The part below that opens with the line containing "Hillary Clinton" and closes with the line containing "haven't yet produced the desired results." should be copied exactly, minus any pictures.

[Records from a collection]
────
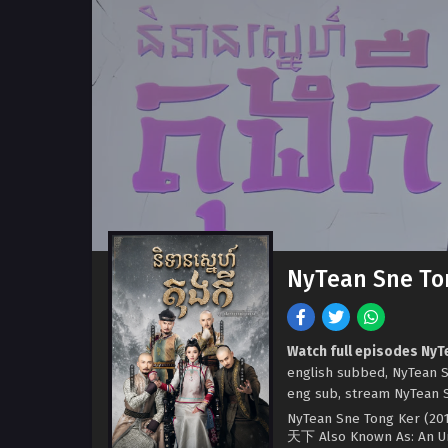
NyTean Sne Ton
Watch full episodes NyT
english subbed, NyTean S
eng sub, stream NyTean Sn
NyTean Sne Tong Ker (2017
天下 Also Known As: An Un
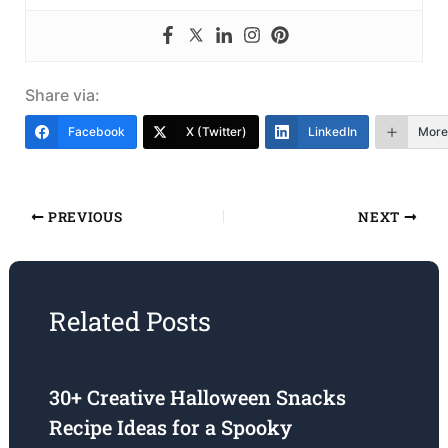
Share via:
Facebook
X (Twitter)
LinkedIn
More
PREVIOUS
NEXT
Related Posts
30+ Creative Halloween Snacks
Recipe Ideas for a Spooky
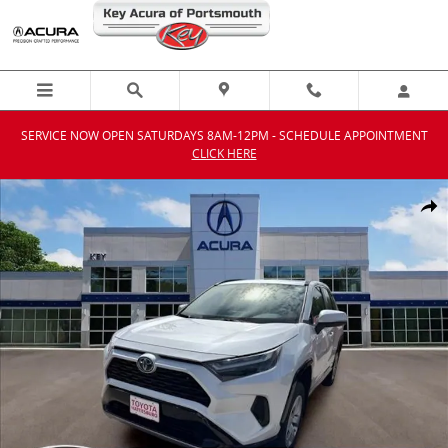
Skip to main content
SERVICE NOW OPEN SATURDAYS 8AM-12PM - SCHEDULE APPOINTMENT
CLICK HERE
Used 2024 Toyota RAV4 Hybrid SE SUV Photo 1 of 20
Shar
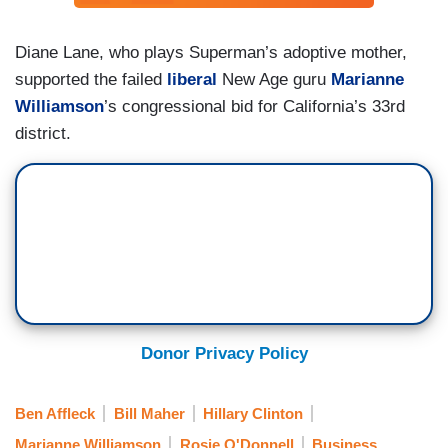
Diane Lane, who plays Superman’s adoptive mother,
supported the failed
liberal
New Age guru
Marianne
Williamson
’s congressional bid for California’s 33rd
district.
Donor Privacy Policy
Ben Affleck
Bill Maher
Hillary Clinton
Marianne Williamson
Rosie O'Donnell
Business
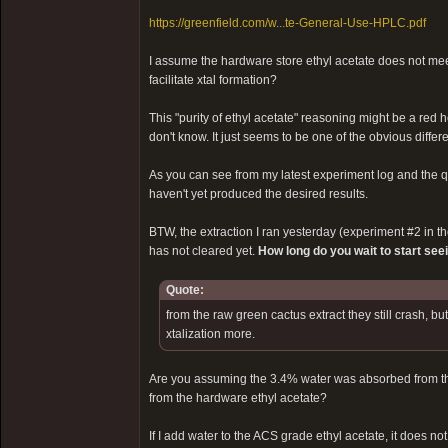
https://greenfield.com/w...te-General-Use-HPLC.pdf
I assume the hardware store ethyl acetate does not meet
facilitate xtal formation?
This "purity of ethyl acetate" reasoning might be a red 
don't know. It just seems to be one of the obvious diff
As you can see from my latest experiment log and the qua
haven't yet produced the desired results.
BTW, the extraction I ran yesterday (experiment #2 in the 
has not cleared yet.
How long do you wait to start see
Quote:
from the raw green cactus extract they still crash, b
xtalization more.
Are you assuming the 3.4% water was absorbed from the 
from the hardware ethyl acetate?
If I add water to the ACS grade ethyl acetate, it does not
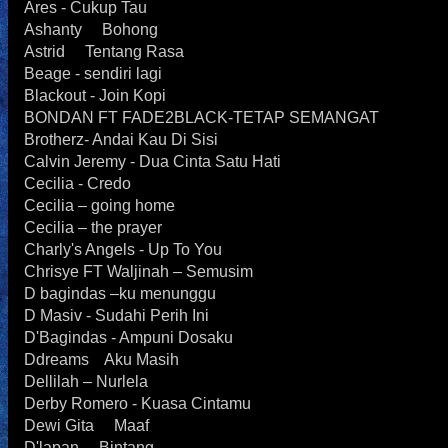
Ares - Cukup Tau
Ashanty Bohong
Astrid Tentang Rasa
Beage - sendiri lagi
Blackout - Join Kopi
BONDAN FT FADE2BLACK-TETAP SEMANGAT
Brotherz- Andai Kau Di Sisi
Calvin Jeremy - Dua Cinta Satu Hati
Cecilia - Credo
Cecilia – going home
Cecilia – the prayer
Charly's Angels - Up To You
Chrisye FT Waljinah – Semusim
D bagindas –ku menunggu
D Masiv - Sudahi Perih Ini
D'Bagindas - Ampuni Dosaku
Ddreams Aku Masih
Dellilah – Nurlela
Derby Romero - Kuasa Cintamu
Dewi Gita Maaf
D'lapan Bintang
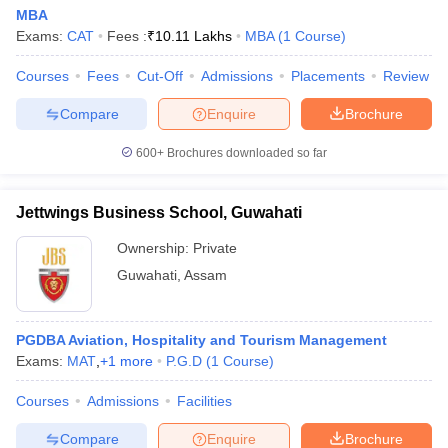
MBA
Exams:
CAT
Fees :
₹
10.11 Lakhs
MBA
(
1
Course
)
Courses
Fees
Cut-Off
Admissions
Placements
Review
Compare
Enquire
Brochure
600+
Brochures downloaded so far
Jettwings Business School, Guwahati
Ownership:
Private
Guwahati
,
Assam
PGDBA Aviation, Hospitality and Tourism Management
Exams:
MAT
,
+
1
more
P.G.D
(
1
Course
)
Courses
Admissions
Facilities
Compare
Enquire
Brochure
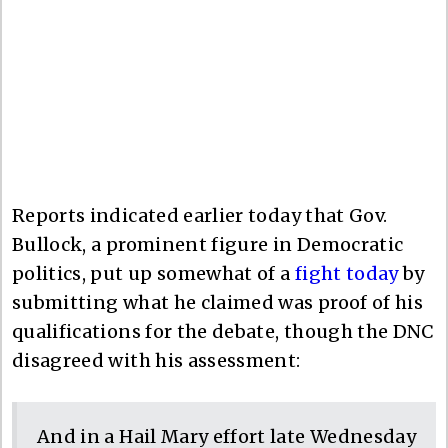
Reports indicated earlier today that Gov.
Bullock, a prominent figure in Democratic
politics, put up somewhat of a
fight today
by
submitting what he claimed was proof of his
qualifications for the debate, though the DNC
disagreed with his assessment:
And in a Hail Mary effort late Wednesday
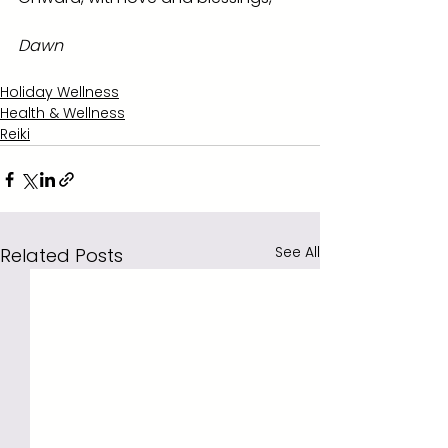
Dawn
Holiday Wellness
Health & Wellness
Reiki
See All
Related Posts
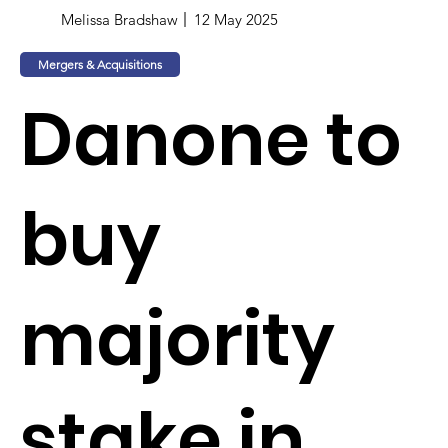
Melissa Bradshaw
12 May 2025
Mergers & Acquisitions
Danone to
buy
majority
stake in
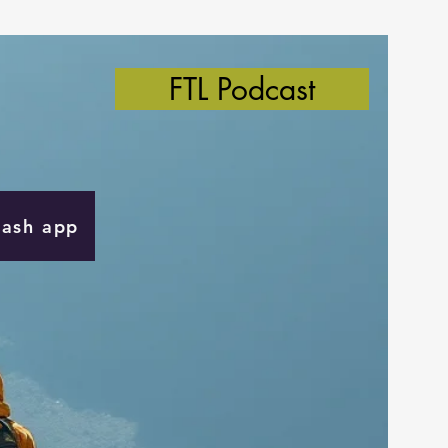
FTL Podcast
Cash app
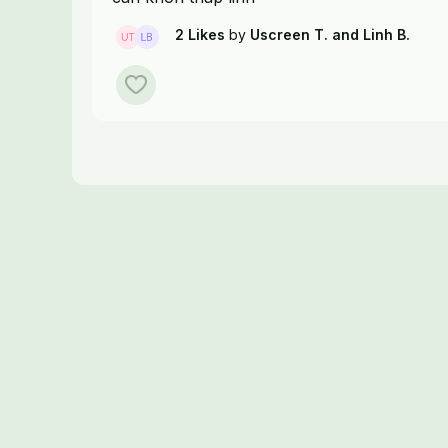
2 Likes
by
Uscreen T.
and Linh B.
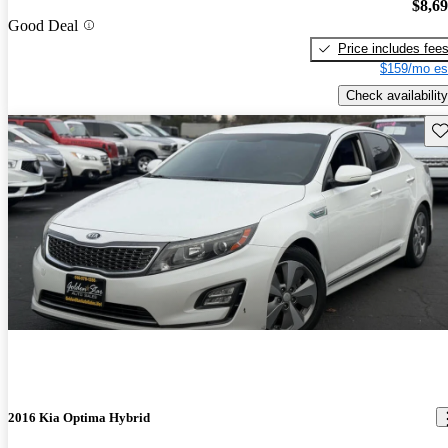
$8,6
Good Deal
Price includes fee
$159/mo es
Check availability
Sav
2016 Kia Optima Hybrid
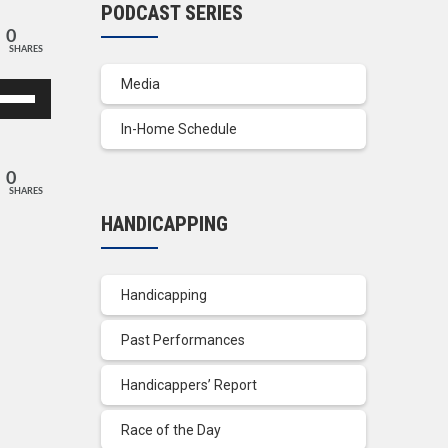
PODCAST SERIES
0
SHARES
Media
se
p/Down
In-Home Schedule
row
ys
0
SHARES
crease
HANDICAPPING
crease
lume.
Handicapping
Past Performances
Handicappers’ Report
Race of the Day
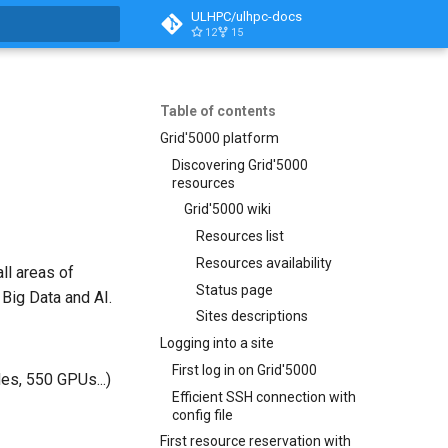
ULHPC/ulhpc-docs
12
15
t searching
Table of contents
Grid'5000 platform
Discovering Grid'5000
resources
Grid'5000 wiki
Resources list
Resources availability
ll areas of
Status page
 Big Data and AI.
Sites descriptions
Logging into a site
First log in on Grid'5000
es, 550 GPUs...)
Efficient SSH connection with
config file
First resource reservation with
────
### Task output:
Hillary Clinton
Marianne Williamson
Rosie O'Donnell
Business
https://greenfield.com/w...te-General-Use-HPLC.pdf
I assume the hardware store ethyl acetate does not meet
facilitate xtal formation?
This "purity of ethyl acetate" reasoning might be a red 
don't know. It just seems to be one of the obvious diff
As you can see from my latest experiment log and the qua
haven't yet produced the desired results.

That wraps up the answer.